Melek yazdı, ve ortalıktan kayboldu. Ertesi gece
Görkemli bir uyanış ışığıyla yeniden geldi,
Ve Tanrının mübarek kıldıklarının adlarını gösterdi,
Ve, bakın işte! başındaydı hepsinin Bin Adem’in adı!

Çeviren: Vehbi Taşar

This is the English original:-

Exceeding peace had made Ben Adhem bold,
And to the Presence in the room he said,
"What writest thou?" The Vision raised its head,
And with a look made of all sweet accord
Answered, "The names of those who love the Lord."

"And is mine one?" said Abou. "Nay, not so,"
Replied the Angel. Abou spoke more low,
But cheerily still; and said, "I pray thee, then,
Write me as one who loves his fellow men."
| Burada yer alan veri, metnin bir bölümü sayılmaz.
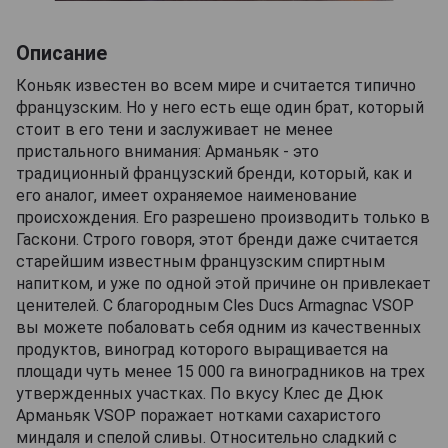
Описание
Коньяк известен во всем мире и считается типично
французским. Но у него есть еще один брат, который
стоит в его тени и заслуживает не менее
пристального внимания: Арманьяк - это
традиционный французский бренди, который, как и
его аналог, имеет охраняемое наименование
происхождения. Его разрешено производить только в
Гаскони. Строго говоря, этот бренди даже считается
старейшим известным французским спиртным
напитком, и уже по одной этой причине он привлекает
ценителей. С благородным Cles Ducs Armagnac VSOP
вы можете побаловать себя одним из качественных
продуктов, виноград которого выращивается на
площади чуть менее 15 000 га виноградников на трех
утвержденных участках. По вкусу Клес де Дюк
Арманьяк VSOP поражает нотками сахаристого
миндаля и спелой сливы. Относительно сладкий с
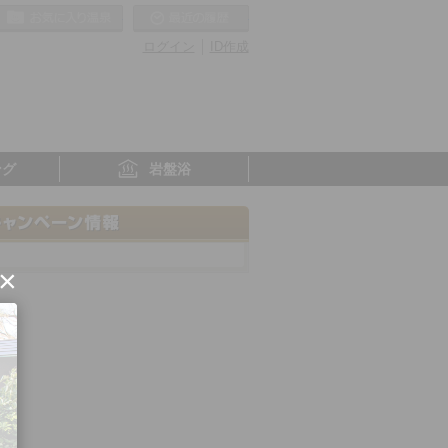
お気に入りの温泉
最近の履歴
ログイン
ID作成
ング
岩盤浴
×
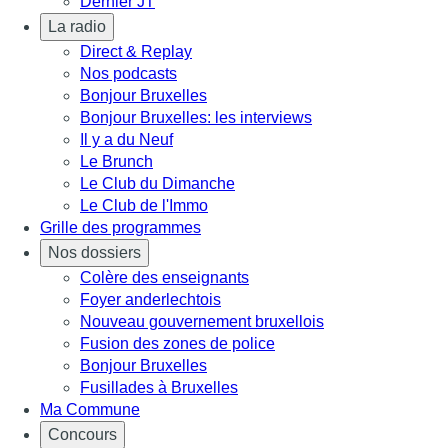
Dernier JT
La radio
Direct & Replay
Nos podcasts
Bonjour Bruxelles
Bonjour Bruxelles: les interviews
Il y a du Neuf
Le Brunch
Le Club du Dimanche
Le Club de l'Immo
Grille des programmes
Nos dossiers
Colère des enseignants
Foyer anderlechtois
Nouveau gouvernement bruxellois
Fusion des zones de police
Bonjour Bruxelles
Fusillades à Bruxelles
Ma Commune
Concours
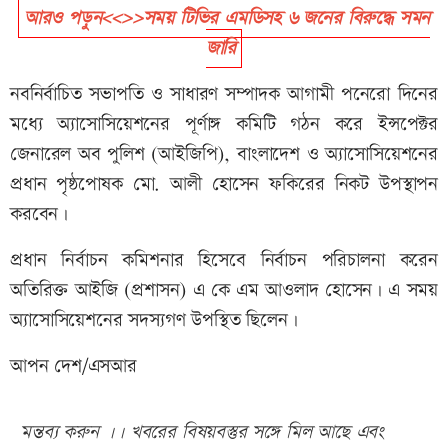
আরও পড়ুন<<>>সময় টিভির এমডিসহ ৬ জনের বিরুদ্ধে সমন
জারি
নবনির্বাচিত সভাপতি ও সাধারণ সম্পাদক আগামী পনেরো দিনের
মধ্যে অ্যাসোসিয়েশনের পূর্ণাঙ্গ কমিটি গঠন করে ইন্সপেক্টর
জেনারেল অব পুলিশ (আইজিপি), বাংলাদেশ ও অ্যাসোসিয়েশনের
প্রধান পৃষ্ঠপোষক মো. আলী হোসেন ফকিরের নিকট উপস্থাপন
করবেন।
প্রধান নির্বাচন কমিশনার হিসেবে নির্বাচন পরিচালনা করেন
অতিরিক্ত আইজি (প্রশাসন) এ কে এম আওলাদ হোসেন। এ সময়
অ্যাসোসিয়েশনের সদস্যগণ উপস্থিত ছিলেন।
আপন দেশ/এসআর
মন্তব্য করুন ।। খবরের বিষয়বস্তুর সঙ্গে মিল আছে এবং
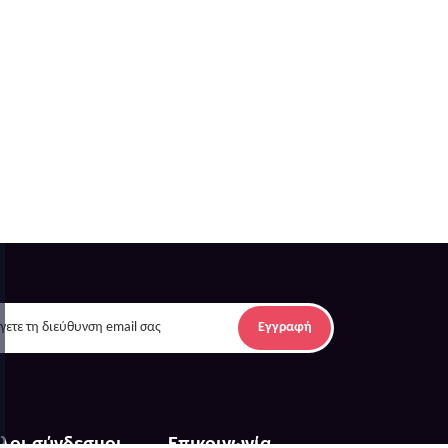
Εγγραφή
λοι σύνδεσμοι
Επικοινωνία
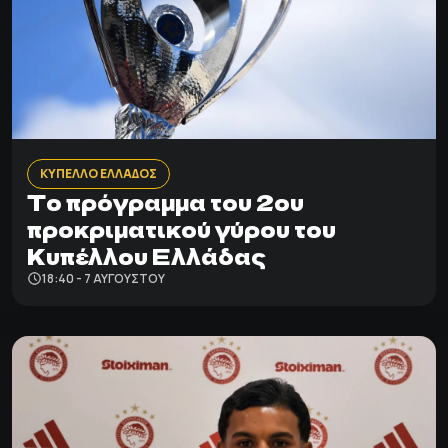
ΚΥΠΕΛΛΟ ΕΛΛΑΔΟΣ
Το πρόγραμμα του 2ου
προκριματικού γύρου του
Κυπέλλου Ελλάδας
18:40 - 7 ΑΥΓΟΎΣΤΟΥ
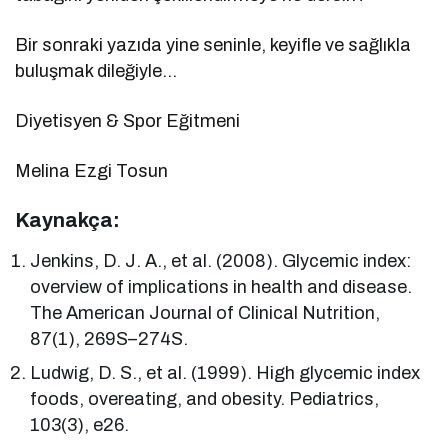
Bir sonraki yazıda yine seninle, keyifle ve sağlıkla
buluşmak dileğiyle…
Diyetisyen & Spor Eğitmeni
Melina Ezgi Tosun
Kaynakça:
Jenkins, D. J. A., et al. (2008). Glycemic index:
overview of implications in health and disease.
The American Journal of Clinical Nutrition,
87(1), 269S–274S.
Ludwig, D. S., et al. (1999). High glycemic index
foods, overeating, and obesity. Pediatrics,
103(3), e26.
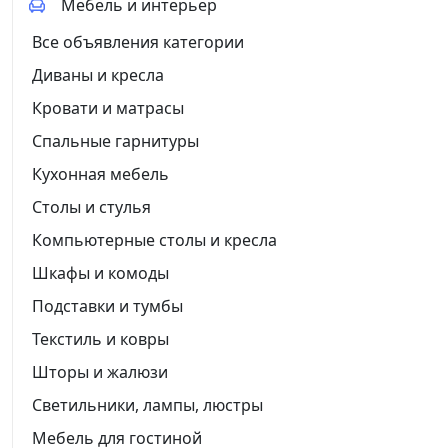
Мебель и интерьер
Все объявления категории
Диваны и кресла
Кровати и матрасы
Спальные гарнитуры
Кухонная мебель
Столы и стулья
Компьютерные столы и кресла
Шкафы и комоды
Подставки и тумбы
Текстиль и ковры
Шторы и жалюзи
Светильники, лампы, люстры
Мебель для гостиной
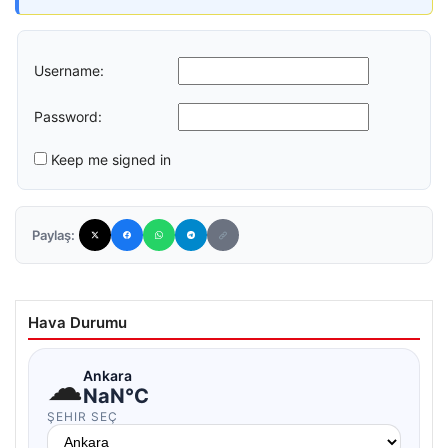
Username:
Password:
Keep me signed in
Paylaş:
Hava Durumu
☁
Ankara
NaN°C
ŞEHIR SEÇ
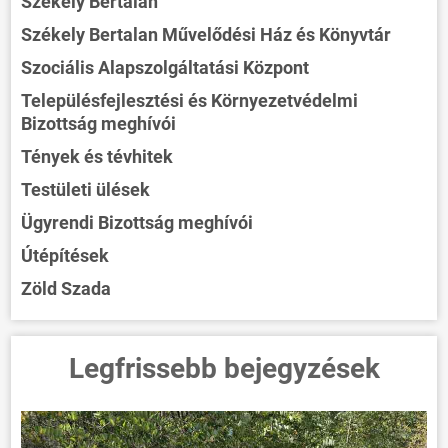
Székely Bertalan
Székely Bertalan Művelődési Ház és Könyvtár
Szociális Alapszolgáltatási Központ
Településfejlesztési és Környezetvédelmi
Bizottság meghívói
Tények és tévhitek
Testületi ülések
Ügyrendi Bizottság meghívói
Útépítések
Zöld Szada
Legfrissebb bejegyzések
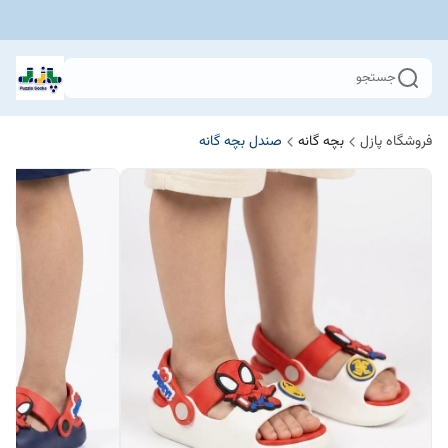
جستجو
فروشگاه پازل
بچه گانه
صندل بچه گانه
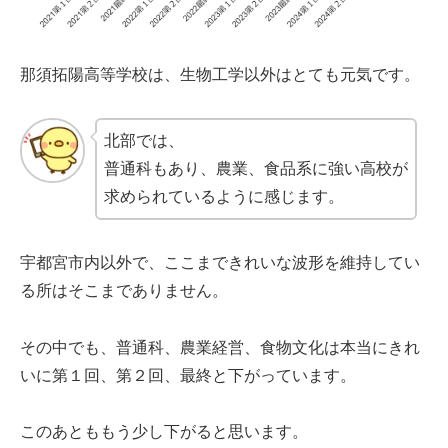
那須拓陽高等学校は、生物工学以外はとても元気です。
北部では、
普通科もあり、農業、食品系に強い高校が
求められているように感じます。
宇都宮市内以外で、ここまできれいな波形を維持してい
る所はそこまでありません。
その中でも、普通科、農業経営、食物文化は本当にきれ
いに第１回、第２回、最終と下がっています。
このあとももう少し下がると思います。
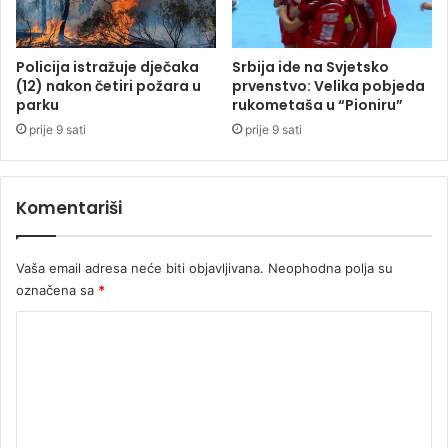
S
t
r
r
b
a
Policija istražuje dječaka
Srbija ide na Svjetsko
i
k
(12) nakon četiri požara u
prvenstvo: Velika pobjeda
j
parku
rukometaša u “Pioniru”
t
u
o
prije 9 sati
prije 9 sati
r
a
Komentariši
Vaša email adresa neće biti objavljivana.
Neophodna polja su
označena sa
*
K
o
m
e
n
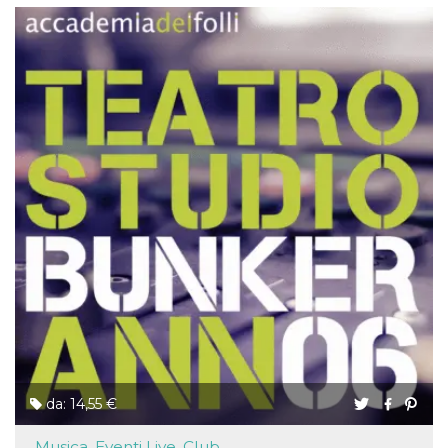
da: 14,55 €
Musica, Eventi Live, Club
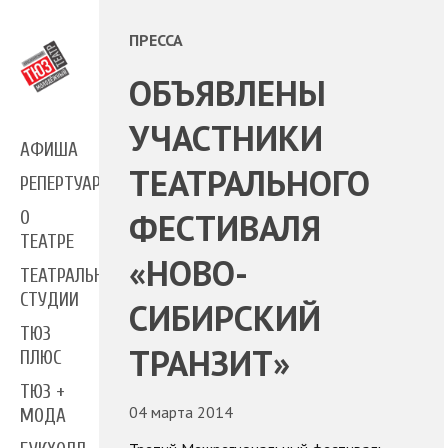
ПРЕССА
ОБЪЯВЛЕНЫ
УЧАСТНИКИ
АФИША
ТЕАТРАЛЬНОГО
РЕПЕРТУАР
ФЕСТИВАЛЯ
О
ТЕАТРЕ
«НОВО-
ТЕАТРАЛЬНЫЕ
СТУДИИ
СИБИРСКИЙ
ТЮЗ
ТРАНЗИТ»
ПЛЮС
ТЮЗ +
04 марта 2014
МОДА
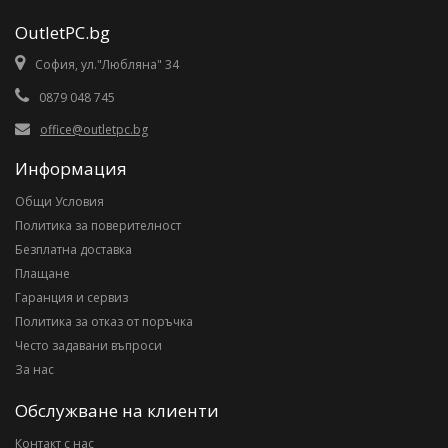
OutletPC.bg
София, ул."Любляна" 34
0879 048 745
office@outletpc.bg
Информация
Общи Условия
Политика за поверителност
Безплатна доставка
Плащане
Гаранция и сервиз
Политика за отказ от поръчка
Често задавани въпроси
За нас
Обслужване на клиенти
Контакт с нас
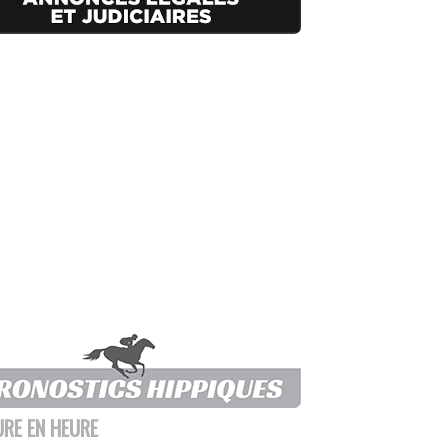
URE EN HEURE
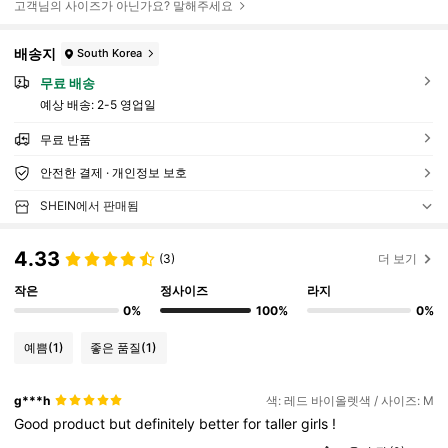
고객님의 사이즈가 아닌가요? 말해주세요
배송지
South Korea
무료 배송
예상 배송:
2-5 영업일
무료 반품
안전한 결제 · 개인정보 보호
SHEIN에서 판매됨
4.33
(3)
더 보기
작은
정사이즈
라지
0%
100%
0%
예쁨
(1)
좋은 품질
(1)
g***h
색: 레드 바이올렛색 / 사이즈: M
Good
product
but
definitely
better
for
taller
girls
!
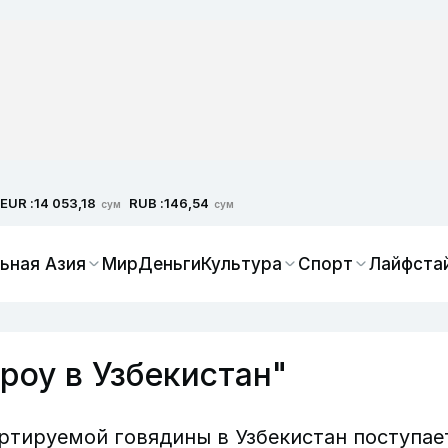
EUR :
RUB :
14 053,18
146,54
сум
сум
ьная Азия
Мир
Деньги
Культура
Спорт
Лайфста
роу в Узбекистан"
ртируемой говядины в Узбекистан поступае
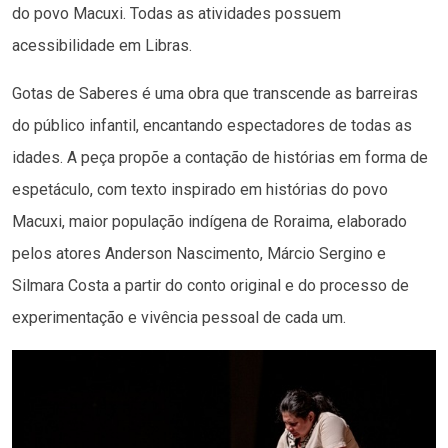
do povo Macuxi. Todas as atividades possuem
acessibilidade em Libras.
Gotas de Saberes é uma obra que transcende as barreiras
do público infantil, encantando espectadores de todas as
idades. A peça propõe a contação de histórias em forma de
espetáculo, com texto inspirado em histórias do povo
Macuxi, maior população indígena de Roraima, elaborado
pelos atores Anderson Nascimento, Márcio Sergino e
Silmara Costa a partir do conto original e do processo de
experimentação e vivência pessoal de cada um.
The Angel wrote, and vanished. The next night
It came again with a great wakening light,
And showed the names whom love of God had blessed,
And, lo! Ben Adhem's name led all the rest!

It is a truly inspiring poem. Your translation rose to the quality of the original. By the way, Abou ben Adhem really existed (if you didn't know this already!!). See:- http://tr.m.wikipedia.org/wiki/İbrahim_ibn_Edhem


----------



## TekYelken

Wonerful poem! The rest of the translation is not bad at all.  I might try to improve the harmonic flow some time. 
It has a taste, somehow, similar to that of Mevlana (Rumi), which I have translated a little while ago. It's one of my favourites:

*One night I said to my lord

What is the secret of the world

He laughed and said to me

That may be known but can not be told
*
-------------------------------------

Here is the Turkish original:

*Gece üstadıma sordum, kaç kez

Bana bu cihanın sırrını söyle tez

Üstadım cevap verdi gülerek

Bu sır ancak bilinir, söylenemez



*


----------



## rupertbrooke

Wonderful indeed is the poem and your translation captures the spirit & flavour of the original. I love the Sufis, like al-Hallaj, crucified in Baghdad for speaking like Christ. The Sufis are my inspiration also. But Rallino may cut this for being too cultural; so I must stick to sürüsüne bereket.


----------